Background
A juvenile identified as J. J. M. admitted to committing second-degree criminal mischief by intentionally damaging his mother’s television. In the judgment of jurisdiction, the juvenile court noted that the youth stipulated there was a basis for restitution, and scheduled a separate hearing to determine the amount. At the restitution hearing, youth’s counsel challenged the sufficiency of the evidence as to the amount owed — raising concerns about the age of the television — but did not argue that the court lacked legal authority to impose restitution at all.
The juvenile court ordered youth to pay restitution, and youth appealed to the Oregon Court of Appeals.
The Court’s Holding
The Court of Appeals affirmed the restitution order on preservation grounds. On appeal, youth argued for the first time that the juvenile court lacked authority to impose restitution because his mother could not have recovered damages from him in a civil action. His theory rested on ORS 30.765, which makes parents liable for intentional torts committed by their minor children. Youth reasoned that because his mother would herself be liable for his conduct, she suffered no objectively verifiable monetary loss within the meaning of ORS 31.705(2)(a), and therefore restitution was legally improper.
The court declined to reach that argument because it was never raised below. Youth had in fact stipulated that restitution was appropriate and contested only the amount — a posture the court noted could alternatively be characterized as invited error under State v. Kammeyer. Because youth also failed to request plain-error review on appeal, the court exercised its discretion to decline plain-error consideration under ORAP 5.45(7).
Key Takeaways
- A juvenile who stipulates to the propriety of restitution at the trial level cannot later challenge the court’s legal authority to impose restitution on appeal — the argument is unpreserved.
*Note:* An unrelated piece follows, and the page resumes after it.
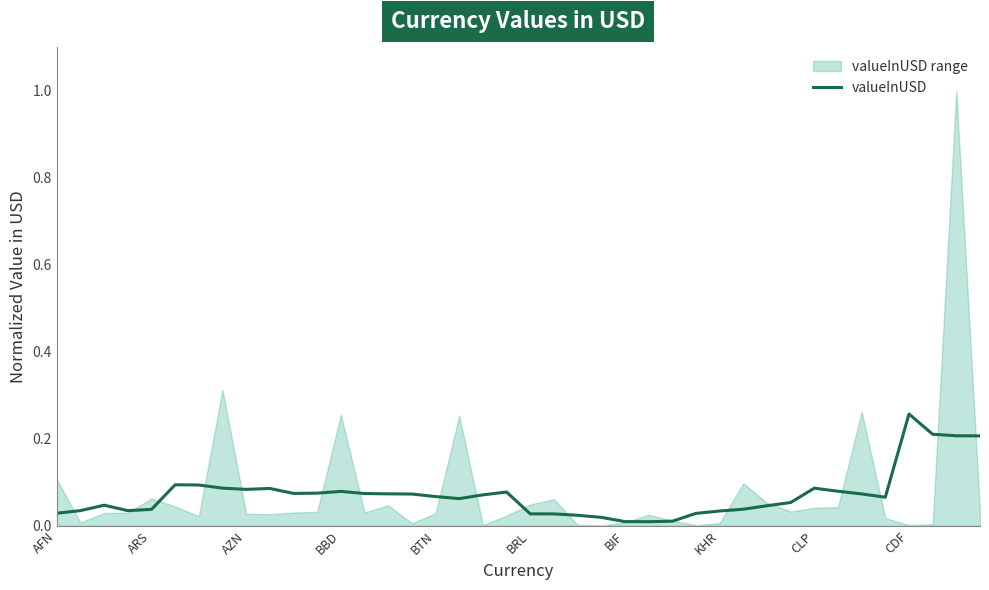

How many interior local peaks (higher than both neighbors) does the data have?

7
- Oregon appellate courts will not exercise their discretion to review unpreserved claims as plain error absent an explicit request and supporting plain-error argument, per ORAP 5.45(7).
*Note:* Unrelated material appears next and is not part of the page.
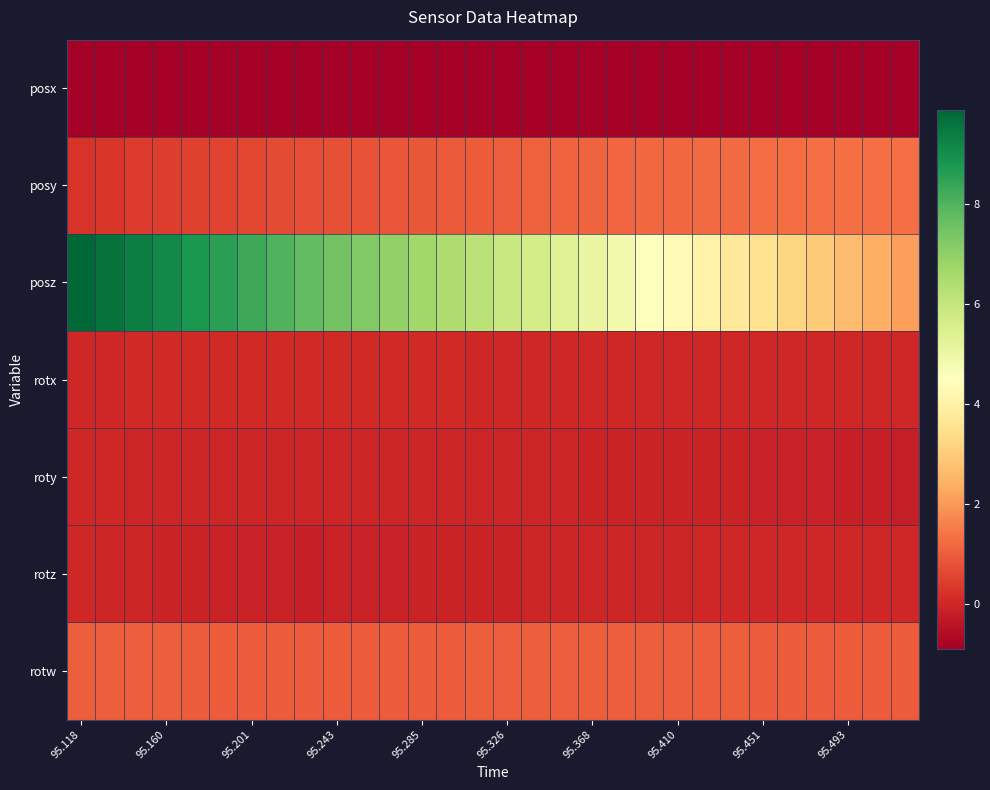

Rank the series by their maximum value, from highest to lowest.

posz, posy, rotw, rotx, roty, rotz, posx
- The stipulation to restitution could also be analyzed as invited error, separately barring appellate relief under State v. Kammeyer.
Why It Matters
This nonprecedential decision is a straightforward application of Oregon’s preservation doctrine in the juvenile context, underscoring that counsel must raise all legal objections — not merely factual or evidentiary ones — at the trial level to preserve them for appeal. Defense attorneys handling juvenile restitution matters should be alert to the interplay between parental liability statutes like ORS 30.765 and the restitution framework, and must explicitly challenge the court’s legal authority to impose restitution if that is the intended argument.
The opinion also serves as a reminder that stipulations made in juvenile court carry real appellate consequences: agreeing to the appropriateness of restitution while contesting only its amount forecloses a later argument that no restitution was legally permissible at all.